Stored data entries:
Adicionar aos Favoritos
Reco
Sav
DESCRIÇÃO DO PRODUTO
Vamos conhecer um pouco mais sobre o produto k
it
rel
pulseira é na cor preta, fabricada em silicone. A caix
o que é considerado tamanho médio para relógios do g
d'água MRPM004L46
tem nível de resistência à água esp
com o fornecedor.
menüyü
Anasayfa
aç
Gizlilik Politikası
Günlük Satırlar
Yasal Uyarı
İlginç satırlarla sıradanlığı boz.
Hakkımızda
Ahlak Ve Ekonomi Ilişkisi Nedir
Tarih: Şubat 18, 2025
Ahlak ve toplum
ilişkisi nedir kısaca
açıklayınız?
...
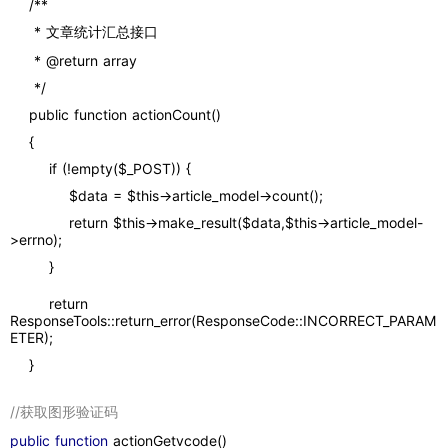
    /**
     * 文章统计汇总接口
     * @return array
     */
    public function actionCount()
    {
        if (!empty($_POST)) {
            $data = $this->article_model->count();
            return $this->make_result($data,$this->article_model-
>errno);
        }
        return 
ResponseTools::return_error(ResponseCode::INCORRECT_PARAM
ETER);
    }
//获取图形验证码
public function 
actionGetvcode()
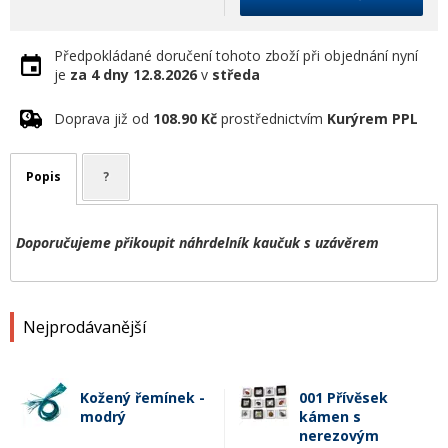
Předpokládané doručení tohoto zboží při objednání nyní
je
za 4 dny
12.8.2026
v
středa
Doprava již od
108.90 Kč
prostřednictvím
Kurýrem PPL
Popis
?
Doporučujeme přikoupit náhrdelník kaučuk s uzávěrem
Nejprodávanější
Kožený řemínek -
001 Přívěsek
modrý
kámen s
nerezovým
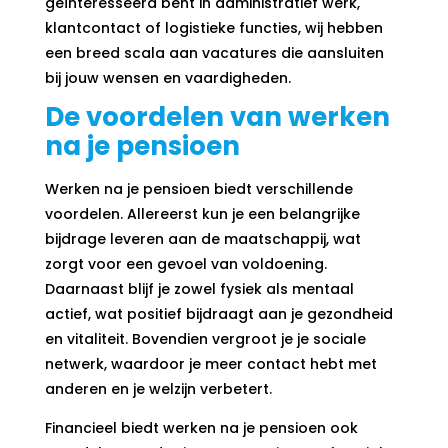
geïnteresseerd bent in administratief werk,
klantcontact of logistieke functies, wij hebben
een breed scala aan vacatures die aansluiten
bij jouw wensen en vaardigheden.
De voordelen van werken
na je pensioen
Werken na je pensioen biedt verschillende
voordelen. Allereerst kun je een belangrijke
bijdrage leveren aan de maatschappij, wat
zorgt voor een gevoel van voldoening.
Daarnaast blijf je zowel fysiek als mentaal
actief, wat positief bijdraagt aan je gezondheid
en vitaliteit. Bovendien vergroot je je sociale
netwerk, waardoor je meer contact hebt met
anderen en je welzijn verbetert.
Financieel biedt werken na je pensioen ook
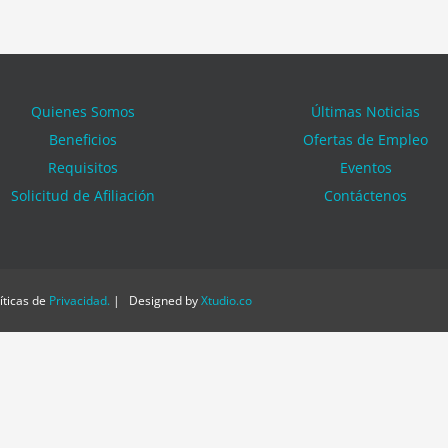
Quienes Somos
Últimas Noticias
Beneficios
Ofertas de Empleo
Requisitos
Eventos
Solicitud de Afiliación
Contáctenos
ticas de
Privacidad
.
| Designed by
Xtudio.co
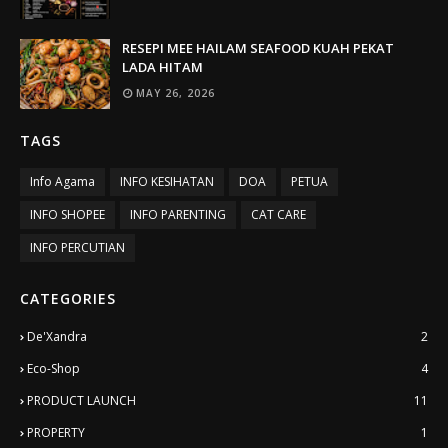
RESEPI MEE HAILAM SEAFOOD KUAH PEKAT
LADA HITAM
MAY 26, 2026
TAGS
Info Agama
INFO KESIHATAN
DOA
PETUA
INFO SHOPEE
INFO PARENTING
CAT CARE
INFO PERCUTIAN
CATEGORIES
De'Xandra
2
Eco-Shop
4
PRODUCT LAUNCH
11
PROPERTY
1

What you are asked to do: Output as a numbered list the stretch of lines in the items above, from the line containing "geïnteresseerd bent in" through the line containing "Financieel biedt werken na je pensioen ook", with blank lines omitted.

Answer space:
1. geïnteresseerd bent in administratief werk,
2. klantcontact of logistieke functies, wij hebben
3. een breed scala aan vacatures die aansluiten
4. bij jouw wensen en vaardigheden.
5. De voordelen van werken
6. na je pensioen
7. Werken na je pensioen biedt verschillende
8. voordelen. Allereerst kun je een belangrijke
9. bijdrage leveren aan de maatschappij, wat
10. zorgt voor een gevoel van voldoening.
11. Daarnaast blijf je zowel fysiek als mentaal
12. actief, wat positief bijdraagt aan je gezondheid
13. en vitaliteit. Bovendien vergroot je je sociale
14. netwerk, waardoor je meer contact hebt met
15. anderen en je welzijn verbetert.
16. Financieel biedt werken na je pensioen ook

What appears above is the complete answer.